I used to own a print copy of Le Menagier, which was lost when a basket of cooking resources was tossed out of my truck going through a construction zone & I didn’t realize it until later; I do have a print copy of David D. Friedman’s cooking collection, which here is given in the online version. I have relied on the online versions of late due in a large part to a shrinking availability of cookbook shelf space. The online versions will provide the most recent copyright, translation or collection dates.

[1] The theme was a Banquet of the Ambassadors, with the Ambassadors for Elizabeth I’s various suitors competing to offer the best, most delicious course for the feast representative of their culture. We chose to do a mingling of French/Flemish, on behalf of Francois “Hercule”, Duc d’Alencon. The pork rissoles are French; my source is Le Menagier de Paris, dating from 1393.

[2] French, Le Menagier, 1393

[3] Flemish/Dutch, covered in another article

[4] French, covered in another article

[5] French, covered in another article

[6] I won’t back off of a complex one I think is perfect for the occasion, but I try to have only one of those, and this year the Queen’s Soup was that one.

[7] Most modern redactors use too much sugar in these settings IMHO.

[8] http://home.earthlink.net/~al-tabbakhah/misc/FineSpicePowders.html – This is a well-researched article on some of the spice powders cited in period culinary manuscripts.

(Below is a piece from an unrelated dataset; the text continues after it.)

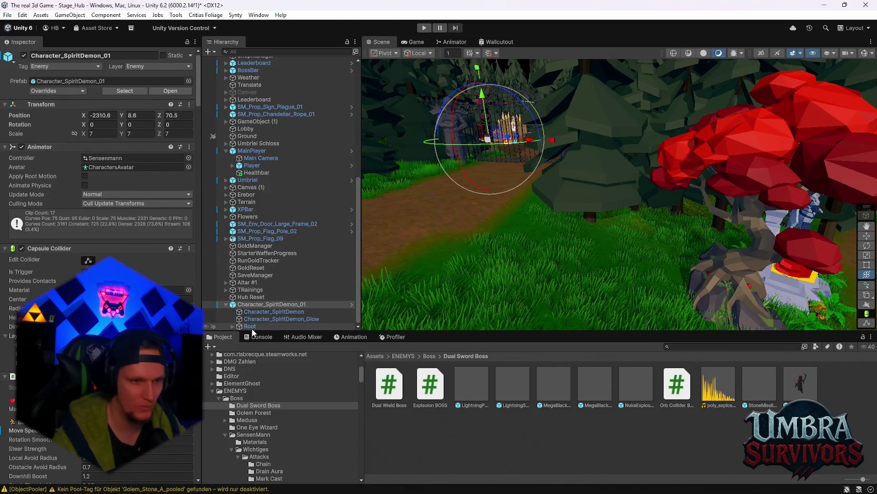
# Select ObjectPooler and review its Reaper effect pools in the Inspector
pyautogui.scroll(5, 287, 122)
pyautogui.scroll(2, 287, 123)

The author notes, as I have, that spice powders are a somewhat inexact art, and likely were subject to personal tastes and availability in individual kitchens. I’ve made a lot of different spice powders over time, and there’s no really “wrong” way to make one – when you start substituting too many ingredients, of course, you’re starting to make something with a different name than perhaps you started with.  I plan to cover the poudre fine we developed in a separate article, with more exact measurements: this version was worked up a little bit on the fly based on feedback late in the game from testers.

[9] It seems to be okay even to microwave it enough to make it warm & malleable and start to yield up some of its fat to mix with everything else.

[10] Knowing the site helps: the site has several large convection ovens with myriad shelves. Doing individual pork loin rolls, as well as being prohibitive cost-wise, was not going to be practical with the two regular ovens whose temperature control has proven uneven over the years, and the number of roasting pans that would have been required. Those were the obstacles even before considering the serving challenges. Each course can pre-prep, and we did a huge amount of work off-site; then they get two hours apiece in the kitchen prior to their serving time. Given that, no pork loin rolls for this event this time.

[11] Hint to the wise: baking parchment is your friend. I incurred the wrath of the scullery crew for not observing that rule on a couple of the sheets.